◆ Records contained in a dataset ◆
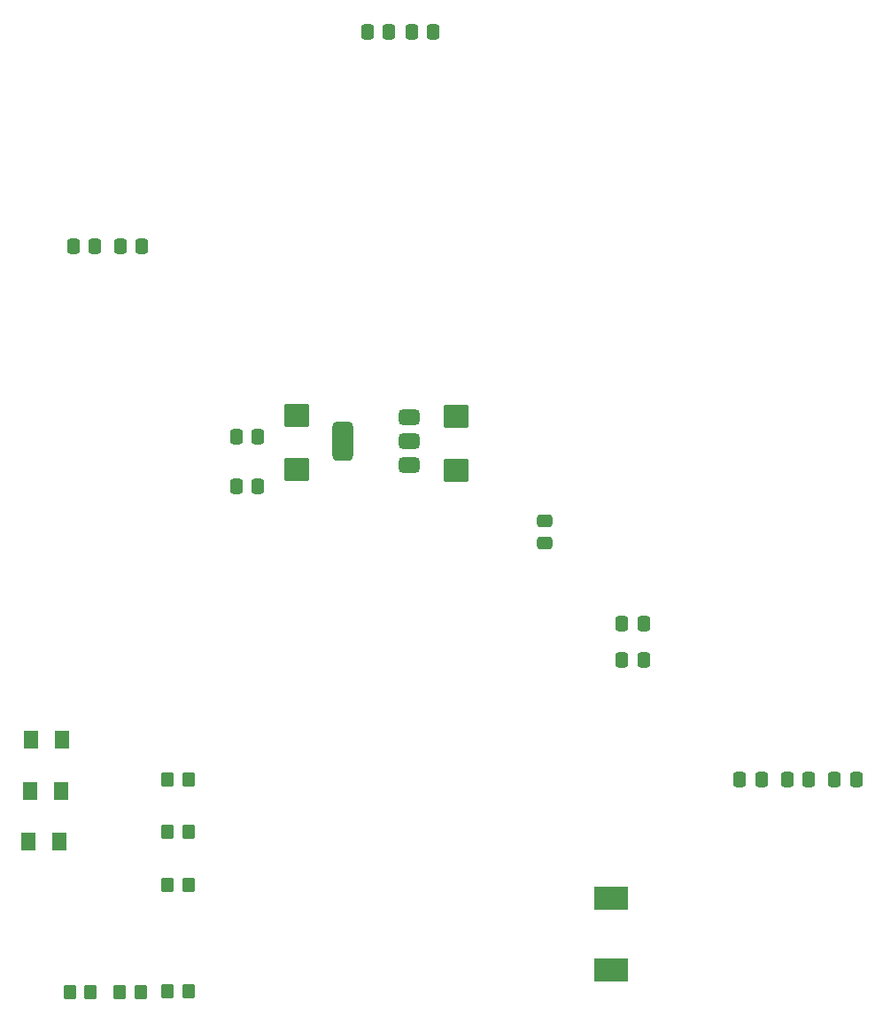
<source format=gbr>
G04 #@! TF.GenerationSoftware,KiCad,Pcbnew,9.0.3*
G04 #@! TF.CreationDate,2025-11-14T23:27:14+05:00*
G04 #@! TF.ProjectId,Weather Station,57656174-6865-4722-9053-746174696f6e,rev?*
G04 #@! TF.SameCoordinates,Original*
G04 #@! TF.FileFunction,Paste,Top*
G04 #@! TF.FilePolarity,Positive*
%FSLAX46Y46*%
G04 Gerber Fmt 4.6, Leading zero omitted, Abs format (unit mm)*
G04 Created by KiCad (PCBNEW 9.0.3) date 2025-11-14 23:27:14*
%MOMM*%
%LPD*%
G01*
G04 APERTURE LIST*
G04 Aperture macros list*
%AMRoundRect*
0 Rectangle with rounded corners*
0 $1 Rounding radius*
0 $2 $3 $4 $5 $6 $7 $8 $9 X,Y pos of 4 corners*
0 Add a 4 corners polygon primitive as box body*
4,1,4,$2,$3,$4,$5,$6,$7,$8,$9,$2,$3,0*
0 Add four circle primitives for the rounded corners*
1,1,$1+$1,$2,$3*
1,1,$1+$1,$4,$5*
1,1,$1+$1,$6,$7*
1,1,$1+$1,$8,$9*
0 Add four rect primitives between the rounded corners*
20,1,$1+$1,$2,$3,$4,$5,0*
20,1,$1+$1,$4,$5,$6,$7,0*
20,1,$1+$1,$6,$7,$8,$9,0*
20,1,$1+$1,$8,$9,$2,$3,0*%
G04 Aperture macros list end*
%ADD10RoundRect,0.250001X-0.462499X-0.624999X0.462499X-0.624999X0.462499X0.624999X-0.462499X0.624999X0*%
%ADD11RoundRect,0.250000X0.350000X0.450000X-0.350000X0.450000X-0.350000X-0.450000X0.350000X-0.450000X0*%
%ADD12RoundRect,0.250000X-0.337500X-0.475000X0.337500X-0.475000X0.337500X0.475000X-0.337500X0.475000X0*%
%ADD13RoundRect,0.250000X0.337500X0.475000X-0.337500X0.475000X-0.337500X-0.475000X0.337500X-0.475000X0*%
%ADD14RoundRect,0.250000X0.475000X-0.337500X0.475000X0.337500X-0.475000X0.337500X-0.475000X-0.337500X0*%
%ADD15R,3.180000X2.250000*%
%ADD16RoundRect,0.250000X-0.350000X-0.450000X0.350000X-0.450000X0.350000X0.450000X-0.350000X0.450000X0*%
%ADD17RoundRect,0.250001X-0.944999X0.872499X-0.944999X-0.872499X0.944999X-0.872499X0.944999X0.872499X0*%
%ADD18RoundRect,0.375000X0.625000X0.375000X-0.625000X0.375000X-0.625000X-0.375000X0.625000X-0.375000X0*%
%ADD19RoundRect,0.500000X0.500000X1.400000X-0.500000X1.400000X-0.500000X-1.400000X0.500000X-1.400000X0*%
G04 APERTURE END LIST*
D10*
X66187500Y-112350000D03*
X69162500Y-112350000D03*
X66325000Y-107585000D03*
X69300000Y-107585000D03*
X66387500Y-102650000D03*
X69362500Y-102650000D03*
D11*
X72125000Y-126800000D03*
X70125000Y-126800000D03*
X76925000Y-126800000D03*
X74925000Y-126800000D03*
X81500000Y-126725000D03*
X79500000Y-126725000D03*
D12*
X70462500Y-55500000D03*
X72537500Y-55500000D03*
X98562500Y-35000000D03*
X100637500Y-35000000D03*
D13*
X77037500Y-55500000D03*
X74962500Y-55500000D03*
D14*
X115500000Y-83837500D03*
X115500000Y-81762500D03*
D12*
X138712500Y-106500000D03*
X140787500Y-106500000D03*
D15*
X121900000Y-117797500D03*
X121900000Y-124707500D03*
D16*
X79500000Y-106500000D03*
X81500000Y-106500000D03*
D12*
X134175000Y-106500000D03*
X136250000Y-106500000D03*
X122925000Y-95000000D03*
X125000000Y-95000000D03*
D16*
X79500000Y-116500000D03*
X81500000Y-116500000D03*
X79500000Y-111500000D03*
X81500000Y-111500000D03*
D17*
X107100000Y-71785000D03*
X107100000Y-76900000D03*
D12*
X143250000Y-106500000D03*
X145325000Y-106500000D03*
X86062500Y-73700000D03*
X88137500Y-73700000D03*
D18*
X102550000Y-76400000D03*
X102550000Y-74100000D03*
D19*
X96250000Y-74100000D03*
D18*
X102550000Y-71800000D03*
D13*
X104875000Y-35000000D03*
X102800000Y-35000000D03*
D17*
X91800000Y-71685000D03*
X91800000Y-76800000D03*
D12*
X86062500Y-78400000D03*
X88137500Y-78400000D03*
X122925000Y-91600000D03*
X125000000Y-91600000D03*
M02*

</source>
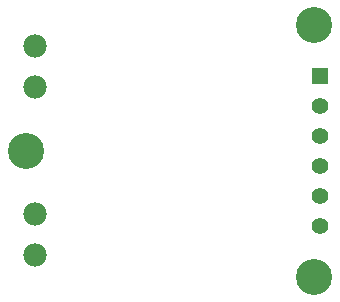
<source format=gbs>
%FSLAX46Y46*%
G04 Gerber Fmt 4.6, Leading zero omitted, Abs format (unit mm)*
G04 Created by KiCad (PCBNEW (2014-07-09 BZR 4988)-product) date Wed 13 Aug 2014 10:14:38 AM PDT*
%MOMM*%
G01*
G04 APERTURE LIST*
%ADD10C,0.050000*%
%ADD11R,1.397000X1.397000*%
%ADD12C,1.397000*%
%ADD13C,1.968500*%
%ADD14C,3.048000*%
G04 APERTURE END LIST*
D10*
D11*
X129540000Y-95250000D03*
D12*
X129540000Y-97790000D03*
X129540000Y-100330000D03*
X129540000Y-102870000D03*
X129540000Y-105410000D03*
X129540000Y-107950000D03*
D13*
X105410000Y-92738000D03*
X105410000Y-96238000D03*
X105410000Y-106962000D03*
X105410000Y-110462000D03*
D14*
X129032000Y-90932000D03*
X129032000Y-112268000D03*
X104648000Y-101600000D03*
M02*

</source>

◆ Task to carry out ◆
Transcribe, exactly and without additions, the lines of the records above, beginning with the line that contains "G04 #@! TF.FileFunction,Paste,Top*" and ending with the line that contains "1,1,$1+$1,$4,$5*", both included.

◆ Response below ◆
G04 #@! TF.FileFunction,Paste,Top*
G04 #@! TF.FilePolarity,Positive*
%FSLAX46Y46*%
G04 Gerber Fmt 4.6, Leading zero omitted, Abs format (unit mm)*
G04 Created by KiCad (PCBNEW 9.0.3) date 2025-11-14 23:27:14*
%MOMM*%
%LPD*%
G01*
G04 APERTURE LIST*
G04 Aperture macros list*
%AMRoundRect*
0 Rectangle with rounded corners*
0 $1 Rounding radius*
0 $2 $3 $4 $5 $6 $7 $8 $9 X,Y pos of 4 corners*
0 Add a 4 corners polygon primitive as box body*
4,1,4,$2,$3,$4,$5,$6,$7,$8,$9,$2,$3,0*
0 Add four circle primitives for the rounded corners*
1,1,$1+$1,$2,$3*
1,1,$1+$1,$4,$5*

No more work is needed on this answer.